▶ **ACTIVITY**: In the forum thread below, which piece of hardware does edX say prompts wondering how things were done without it?

▶ **SUPPLIED TEXT**:
# What's your most treasured bit-o-hardware?



## themacko (Nov 14, 2002)

It can be anything but your Mac itself.  It can be a digital camera, printer, mouse, ANYTHING that connects to or works with your Mac.

My personal favorite is my Canon S100 digital camera.  It's a couple years old and is definately worn, but ban it can take some fantastic pictures and is small enough to be carried anywhere!  I love comming home from a weekend excursion and the first thing I do, before I even unpack or (sometimes) even shower, is plug my camera in and download the images into iPhoto.


----------



## edX (Nov 14, 2002)

my wacom graphire2 - i often wonder what i did without it. 

i also like my cheap little digital camera a lot, but it doesn't get used everyday like the graphire tablet.


----------



## Jason (Nov 14, 2002)

either my nikon coolpix 5000 or epson 1280 printer

hmm

or my new ibook, since my g4 is "my mac"


----------



## cq107 (Nov 15, 2002)

MY Windows XP gaming rig... lol
it connects to my mac... FTP, and SMB....

I think my S200 is the coolest... Great little camera...


----------



## Inline_guy (Nov 15, 2002)

My iPod.

▶ **Extracted data**:

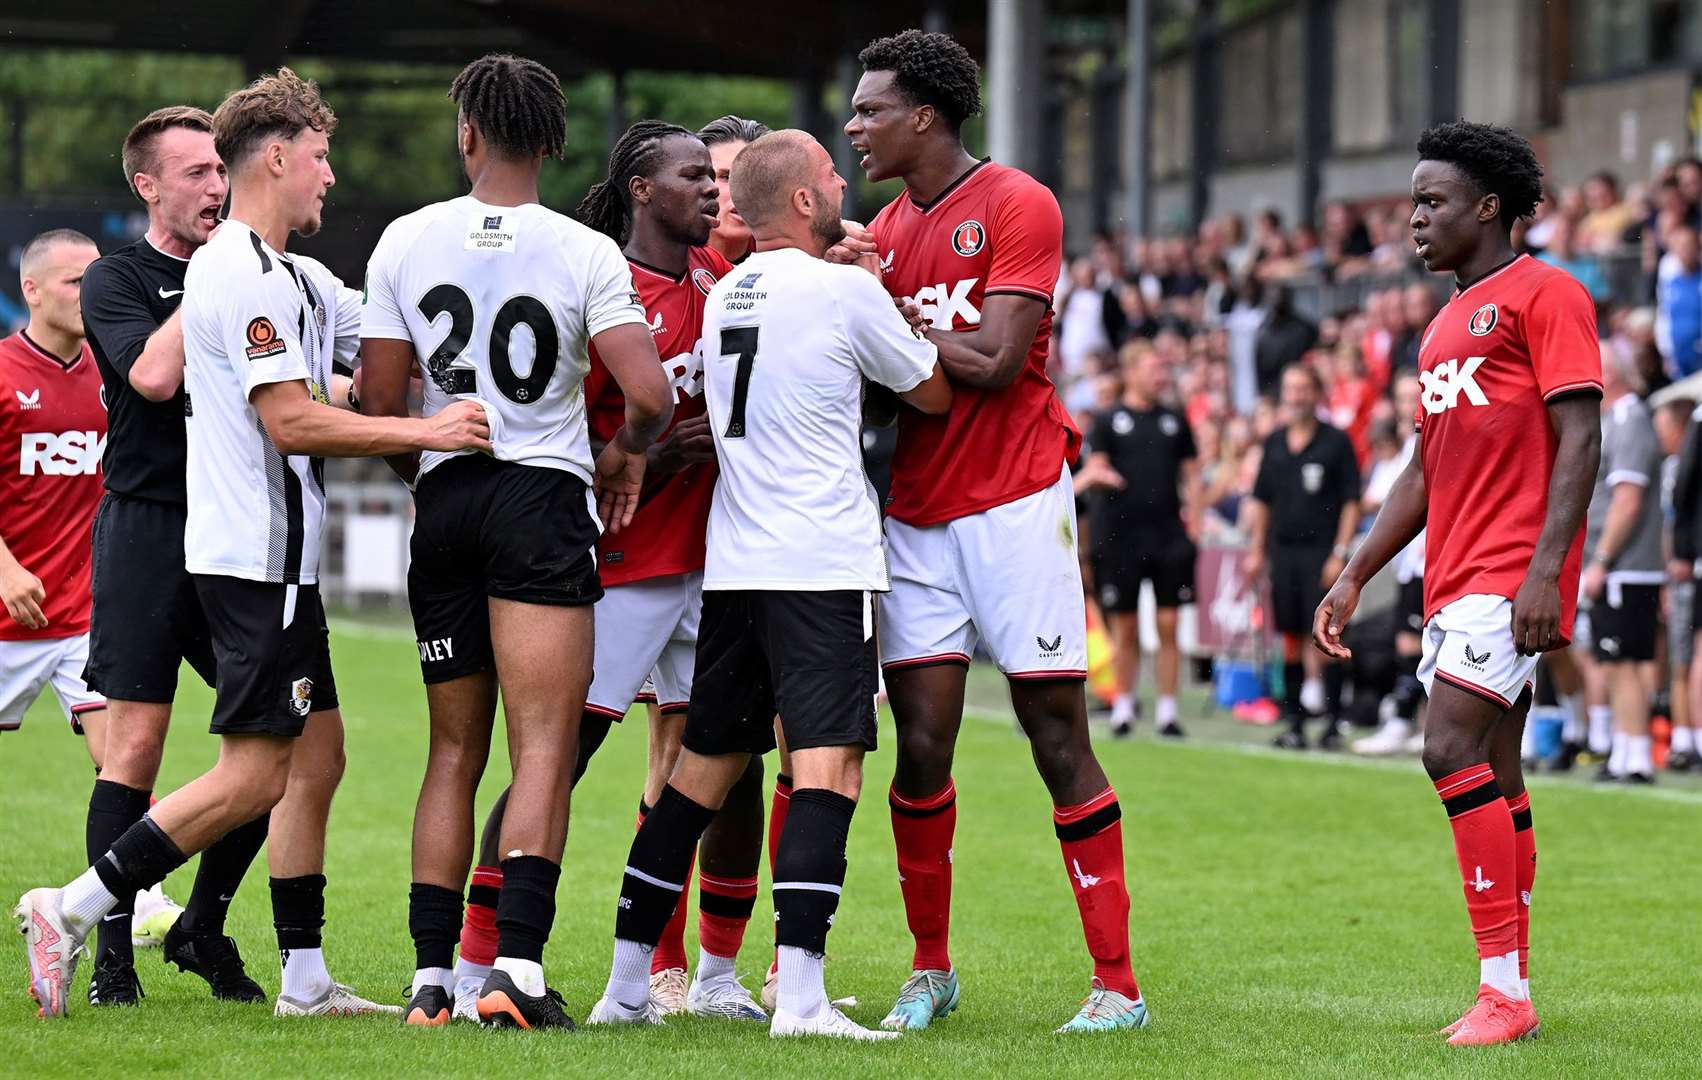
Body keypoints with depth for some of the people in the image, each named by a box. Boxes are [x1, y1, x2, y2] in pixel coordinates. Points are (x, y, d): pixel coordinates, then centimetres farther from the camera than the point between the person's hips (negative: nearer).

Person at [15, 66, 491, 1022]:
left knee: (316, 751, 11)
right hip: (255, 556, -11)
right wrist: (425, 432, -19)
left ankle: (305, 979, 13)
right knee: (255, 773, -10)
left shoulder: (296, 278, 16)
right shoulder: (245, 274, -16)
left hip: (279, 557, 11)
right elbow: (293, 421, -21)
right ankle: (71, 913, -8)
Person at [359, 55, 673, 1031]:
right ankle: (518, 968, -18)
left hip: (445, 502, 3)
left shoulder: (408, 240, 2)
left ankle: (433, 976, 10)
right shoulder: (586, 254, -6)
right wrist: (625, 454, 8)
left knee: (455, 751, 12)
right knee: (546, 747, -5)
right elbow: (650, 394, -14)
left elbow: (380, 403, 3)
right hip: (545, 501, -3)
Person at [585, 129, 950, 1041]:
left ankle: (627, 984, 16)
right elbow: (934, 392, 4)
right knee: (827, 763, -11)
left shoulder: (722, 296, 13)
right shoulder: (846, 291, -7)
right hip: (823, 564, -7)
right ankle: (799, 994, -22)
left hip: (731, 568, 7)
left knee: (703, 766, 13)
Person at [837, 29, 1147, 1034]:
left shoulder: (1018, 206, -6)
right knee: (921, 748, 1)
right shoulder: (885, 232, 14)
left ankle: (1117, 982, 0)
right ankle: (930, 969, 14)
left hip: (1015, 503, -5)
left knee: (1060, 741, -4)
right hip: (917, 515, 6)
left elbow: (994, 362, -15)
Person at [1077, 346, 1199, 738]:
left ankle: (1167, 710, 3)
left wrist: (1193, 515, 3)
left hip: (1168, 535, 2)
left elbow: (1190, 471, 15)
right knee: (1125, 627, 3)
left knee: (1169, 625, -1)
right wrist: (1098, 474, -26)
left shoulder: (1175, 420, 13)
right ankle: (1123, 706, 13)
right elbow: (1095, 467, -3)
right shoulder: (1108, 420, 5)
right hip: (1120, 535, -2)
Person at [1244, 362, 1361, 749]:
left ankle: (1333, 721, -7)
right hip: (1283, 551, 5)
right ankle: (1295, 722, 10)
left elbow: (1351, 502, -3)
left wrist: (1340, 553, -10)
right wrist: (1256, 549, 13)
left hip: (1321, 552, -5)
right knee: (1291, 636, 6)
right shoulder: (1275, 443, 13)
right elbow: (1261, 500, 19)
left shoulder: (1336, 442, -2)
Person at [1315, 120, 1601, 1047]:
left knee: (1453, 748, -18)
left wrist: (1546, 568, -22)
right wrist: (1355, 577, 20)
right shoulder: (1447, 323, 21)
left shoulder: (1544, 295, -6)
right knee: (1493, 779, 8)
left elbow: (1579, 440, -13)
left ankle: (1503, 987, -17)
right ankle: (1507, 995, 11)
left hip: (1513, 578, -9)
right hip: (1454, 578, 9)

▶ **RESULT OF THIS EXERCISE**: A Wacom Graphire2 tablet.